W pierwszym momencie możemy wpaść w panikę, że czarna otchłań pochłonie nas bez reszty, ale po chwili zwykle okazuje się, że można ten ciężar unieść. Wcześniejszy lęk i niepewność karmiły się wyobrażeniami, że nie pomieścimy w sobie cierpienia, ale konfrontacja z rzeczywistością urealniła te nastawienia.
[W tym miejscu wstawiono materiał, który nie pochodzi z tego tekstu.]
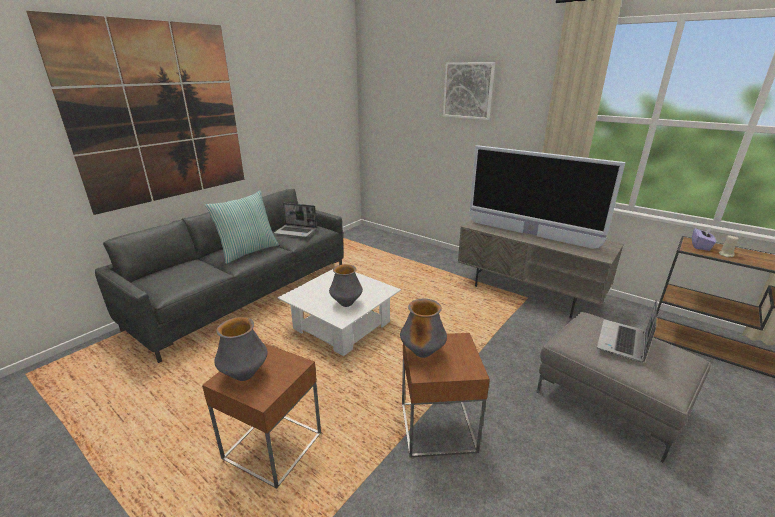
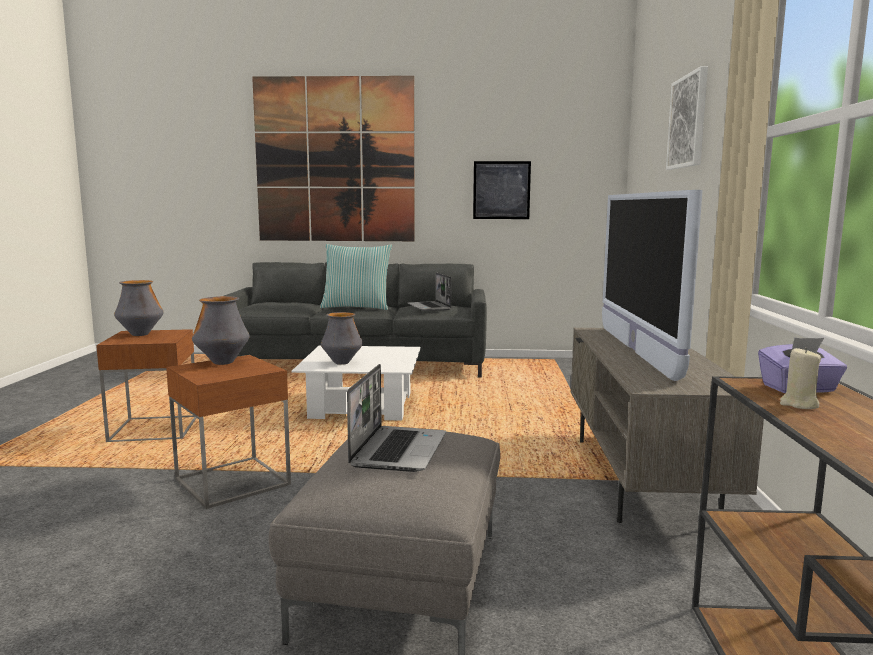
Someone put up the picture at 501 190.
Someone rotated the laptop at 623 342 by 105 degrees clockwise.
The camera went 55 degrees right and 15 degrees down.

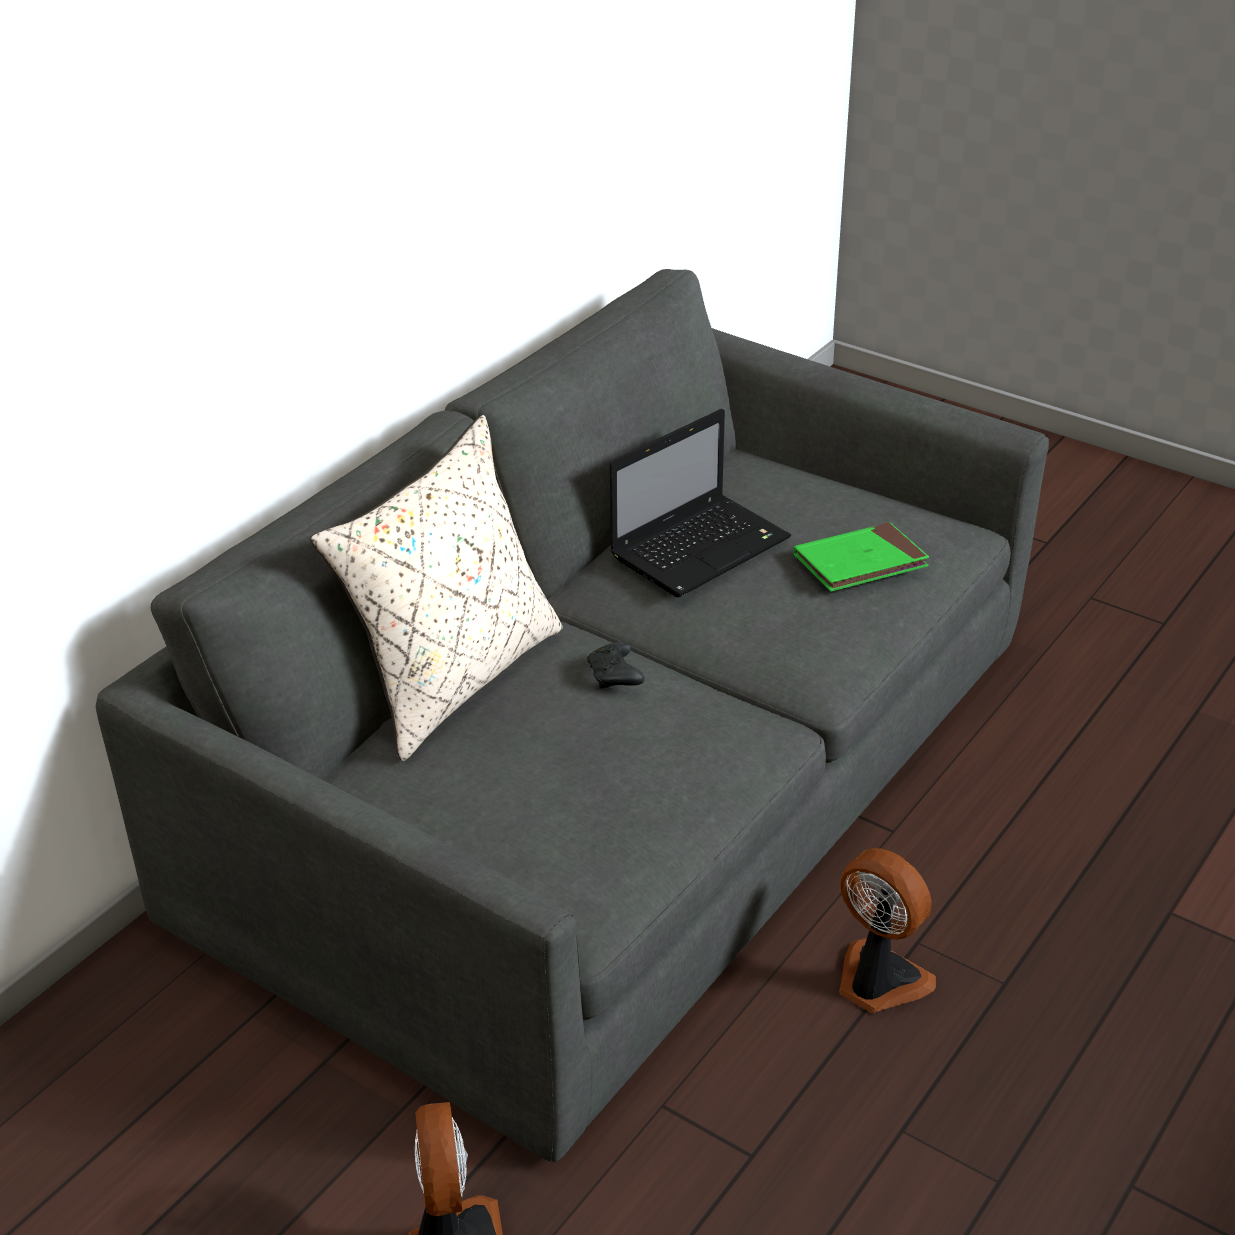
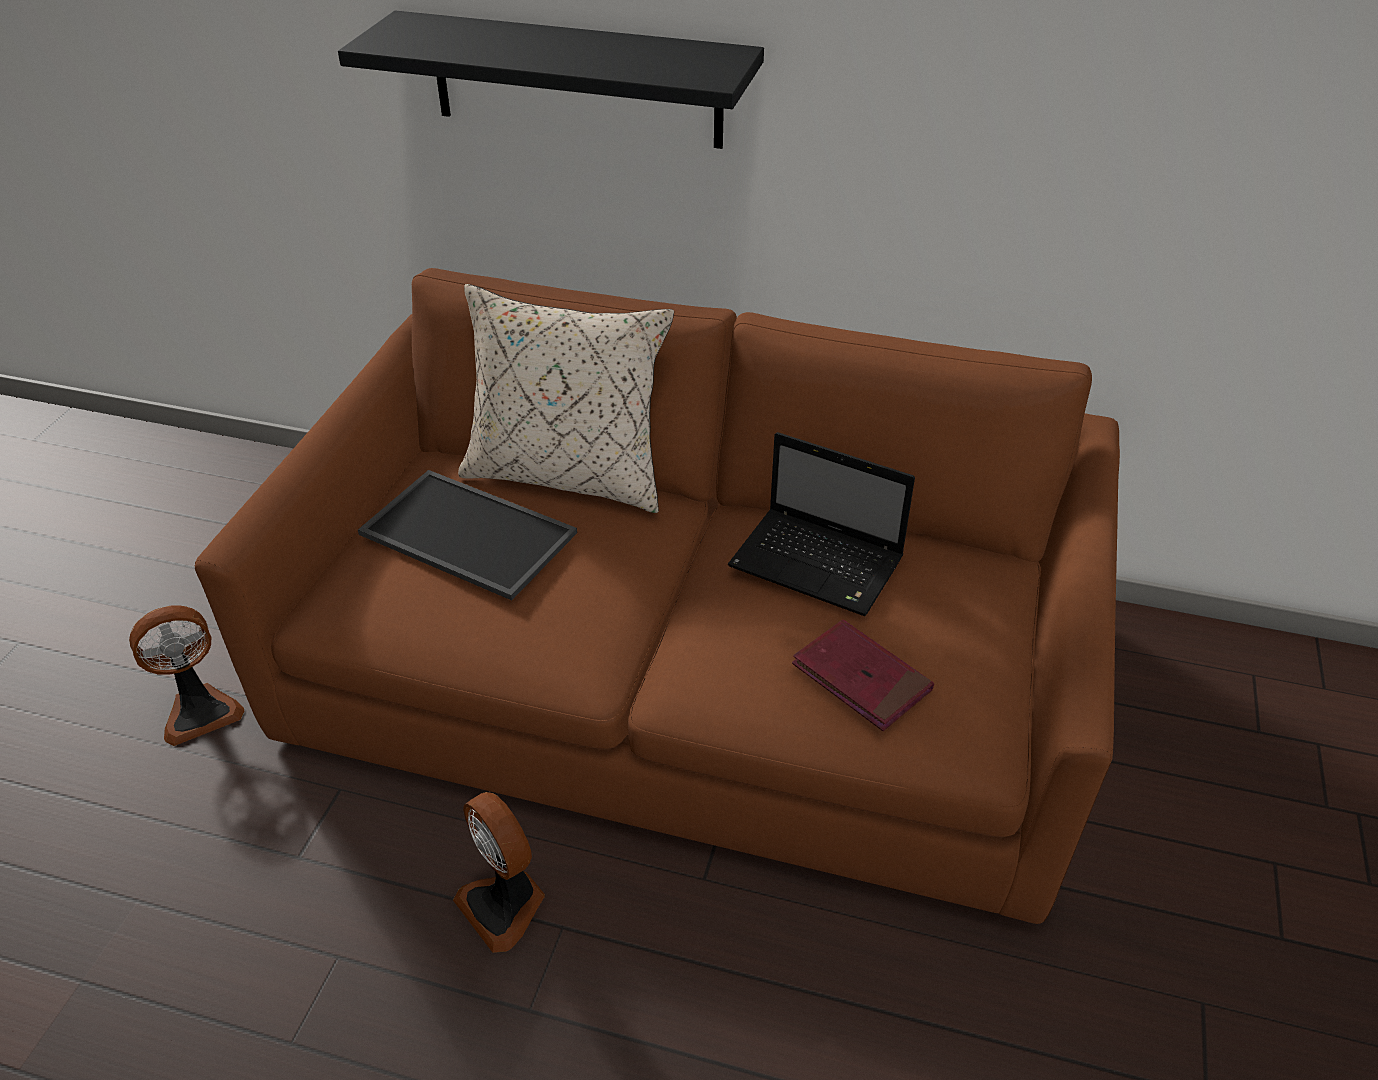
Someone took away the game controller (black) at 615 676.
Someone put up the shelf (black) at 576 80.
Someone put down the tray at 464 535.
Someone repainted the sofa (grey) at 619 777, which became the sofa (brown) at 691 669.
Someone repainted the book (green) at 860 562, which became the book (red) at 861 678.
Someone rotated the fan at 878 981 by 120 degrees clockwise.
The camera went 70 degrees right and 5 degrees up.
Doświadczanie trudnych uczuć bez ingerowania w nie pozwala im wybrzmieć i ostatecznie wypalić energetyczny płomień. Jeśli rzeczywiście uczucia płyną, to z czasem odpływają, robiąc miejsce dla innych doświadczeń. Czasami też powracają, by ich płomień wypalił się do końca. Cały ten naturalny proces niczym nie różni się od dynamiki pierwotnego lasu, który tętni naprzemiennie życiem i rozkładem, gdzie życie i śmierć tworzą nierozerwalny układ. Właśnie tak mamy uczyć się sobie radzić z trudnymi doświadczeniami. Nie tyle wjeżdżać do lasu harwesterami po to, by wycinać chore czy słabe osobniki, ile zaufać naturalnemu procesowi, który zawsze dąży do równowagi i ma ogromną moc samoregulacji.
Przestrzeń naszego serca ze zdolnością do czucia i przeżywania powinna być tak samo ściśle chroniona jak Puszcza Białowieska.
Każdy z nas ma wystarczająco pojemne serce, by pozwolić sobie na czucie bólu świata. Ale nic tak dobrze nie działa w otwieraniu i rozmrażaniu tego serca jak czuła obecność innych, którzy pozwalają sobie być w tym samym procesie. Bycie w grupie i dzielenie się swoimi emocjami jest najlepszym sposobem praktykowania przekraczania oddzielenia, które jest najgłębszą przyczyną naszych rozlicznych problemów osobistych i środowiskowych. Obecność innych daje wsparcie w tej wymagającej drodze oswajania cierpienia jako drogi życia. A życie ciągle czeka na nas oferując bogactwo doświadczeń. Wystarczy tylko pozwolić, by ten nurt nas porwał. Cała reszta przyjdzie sama.